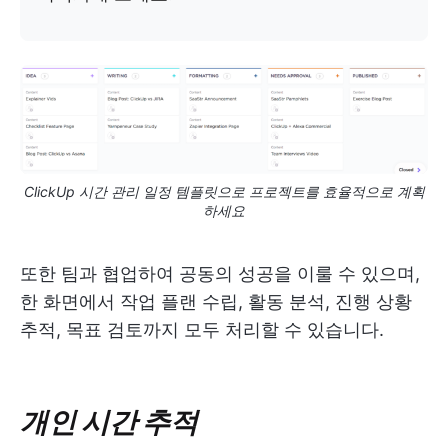
ClickUp 시간 관리 일정 템플릿으로 프로젝트를 효율적으로 계획
하세요
또한 팀과 협업하여 공동의 성공을 이룰 수 있으며,
한 화면에서 작업 플랜 수립, 활동 분석, 진행 상황
추적, 목표 검토까지 모두 처리할 수 있습니다.
개인 시간 추적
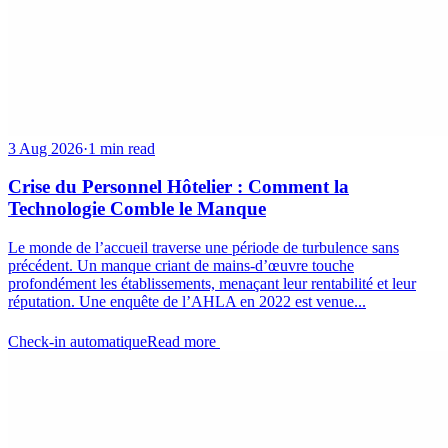
3 Aug 2026
·
1 min read
Crise du Personnel Hôtelier : Comment la
Technologie Comble le Manque
Le monde de l’accueil traverse une période de turbulence sans
précédent. Un manque criant de mains-d’œuvre touche
profondément les établissements, menaçant leur rentabilité et leur
réputation. Une enquête de l’AHLA en 2022 est venue...
Check-in automatique
Read more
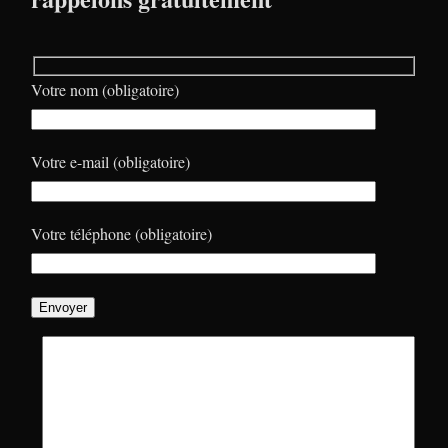
Votre nom (obligatoire)
Votre e-mail (obligatoire)
Votre téléphone (obligatoire)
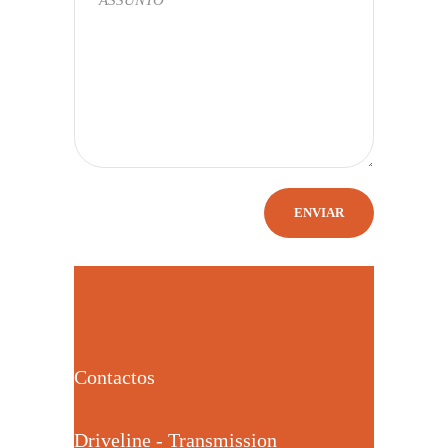
Contactos
Driveline - Transmission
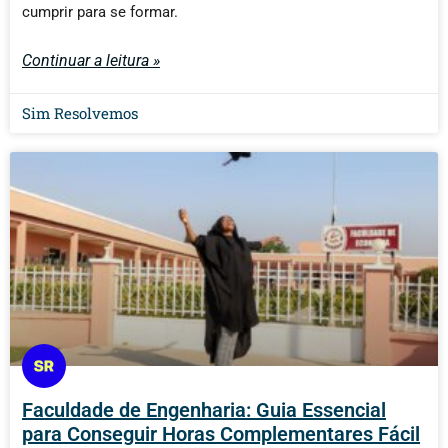
cumprir para se formar.
Continuar a leitura »
Sim Resolvemos
Faculdade de Engenharia: Guia Essencial
para Conseguir Horas Complementares Fácil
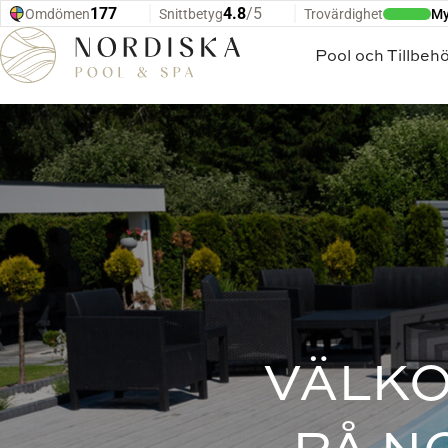
Hoppa till innehåll
Pool och Tillbeh
VÄLKO
PÅ N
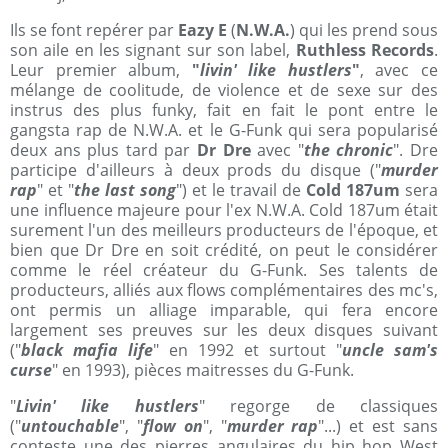
Ils se font repérer par
Eazy E
(
N.W.A.
) qui les prend sous
son aile en les signant sur son label,
Ruthless Records
.
Leur premier album,
"
livin' like hustlers
"
, avec ce
mélange de coolitude, de violence et de sexe sur des
instrus des plus funky, fait en fait le pont entre le
gangsta rap de N.W.A. et le G-Funk qui sera popularisé
deux ans plus tard par
Dr Dre
avec "
the chronic
". Dre
participe d'ailleurs à deux prods du disque ("
murder
rap
" et "
the last song
") et le travail de
Cold 187um
sera
une influence majeure pour l'ex N.W.A. Cold 187um était
surement l'un des meilleurs producteurs de l'époque, et
bien que Dr Dre en soit crédité, on peut le considérer
comme le réel créateur du G-Funk. Ses talents de
producteurs, alliés aux flows complémentaires des mc's,
ont permis un alliage imparable, qui fera encore
largement ses preuves sur les deux disques suivant
("
black mafia life
" en 1992 et surtout "
uncle sam's
curse
" en 1993), pièces maitresses du G-Funk.
"
Livin' like hustlers
" regorge de classiques
("
untouchable
", "
flow on
", "
murder rap
"...) et est sans
conteste une des pierres angulaires du hip hop West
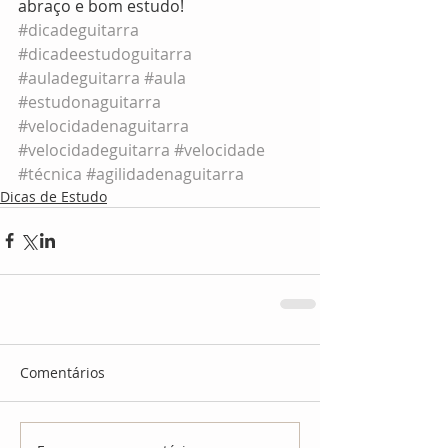
abraço e bom estudo!
#dicadeguitarra
#dicadeestudoguitarra
#auladeguitarra
#aula
#estudonaguitarra
#velocidadenaguitarra
#velocidadeguitarra
#velocidade
#técnica
#agilidadenaguitarra
Dicas de Estudo
Comentários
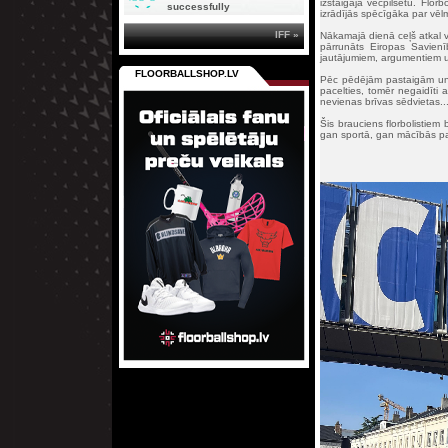
izstaigāja vecpilsētu. Flor
successfully
izrādījās spēcīgāka par vēlm
IFF »
Nākamajā dienā ceļš atkal v
pārrunāts Eiropas Savienī
jautājumiem, argumentiem u
FLOORBALLSHOP.LV
Pēc pēdējām pastaigām un m
pacelties, tomēr negaidīti 
nevienas brīvas sēdvietas..
Šis brauciens florbolistiem 
gan sportā, gan mācībās pa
========================================
Full copy, no pictures: write out each line of the data exactly as it stands.

# [RESPONSE]
ClickUp 시간 관리 일정 템플릿으로 프로젝트를 효율적으로 계획
하세요
또한 팀과 협업하여 공동의 성공을 이룰 수 있으며,
한 화면에서 작업 플랜 수립, 활동 분석, 진행 상황
추적, 목표 검토까지 모두 처리할 수 있습니다.
개인 시간 추적
3 Aug 2026
·
1 min read
Crise du Personnel Hôtelier : Comment la
Technologie Comble le Manque
Le monde de l’accueil traverse une période de turbulence sans
précédent. Un manque criant de mains-d’œuvre touche
profondément les établissements, menaçant leur rentabilité et leur
réputation. Une enquête de l’AHLA en 2022 est venue...
Check-in automatique
Read more
Votre nom (obligatoire)
Votre e-mail (obligatoire)
Votre téléphone (obligatoire)
Contactos
Driveline - Transmission
cumprir para se formar.
Continuar a leitura »
Sim Resolvemos
Faculdade de Engenharia: Guia Essencial
para Conseguir Horas Complementares Fácil
Hoppa till innehåll
Pool och Tillbeh
VÄLKO
PÅ N
Ils se font repérer par
Eazy E
(
N.W.A.
) qui les prend sous
son aile en les signant sur son label,
Ruthless Records
.
Leur premier album,
"
livin' like hustlers
"
, avec ce
mélange de coolitude, de violence et de sexe sur des
instrus des plus funky, fait en fait le pont entre le
gangsta rap de N.W.A. et le G-Funk qui sera popularisé
deux ans plus tard par
Dr Dre
avec "
the chronic
". Dre
participe d'ailleurs à deux prods du disque ("
murder
rap
" et "
the last song
") et le travail de
Cold 187um
sera
une influence majeure pour l'ex N.W.A. Cold 187um était
surement l'un des meilleurs producteurs de l'époque, et
bien que Dr Dre en soit crédité, on peut le considérer
comme le réel créateur du G-Funk. Ses talents de
producteurs, alliés aux flows complémentaires des mc's,
ont permis un alliage imparable, qui fera encore
largement ses preuves sur les deux disques suivant
("
black mafia life
" en 1992 et surtout "
uncle sam's
curse
" en 1993), pièces maitresses du G-Funk.
"
Livin' like hustlers
" regorge de classiques
("
untouchable
", "
flow on
", "
murder rap
"...) et est sans
conteste une des pierres angulaires du hip hop West
abraço e bom estudo!
#dicadeguitarra
#dicadeestudoguitarra
#auladeguitarra
#aula
#estudonaguitarra
#velocidadenaguitarra
#velocidadeguitarra
#velocidade
#técnica
#agilidadenaguitarra
Dicas de Estudo
Comentários
izstaigāja vecpilsētu. Flor
successfully
izrādījās spēcīgāka par vēlm
IFF »
Nākamajā dienā ceļš atkal v
pārrunāts Eiropas Savienī
jautājumiem, argumentiem u
FLOORBALLSHOP.LV
Pēc pēdējām pastaigām un m
pacelties, tomēr negaidīti 
nevienas brīvas sēdvietas..
Šis brauciens florbolistiem 
gan sportā, gan mācībās pa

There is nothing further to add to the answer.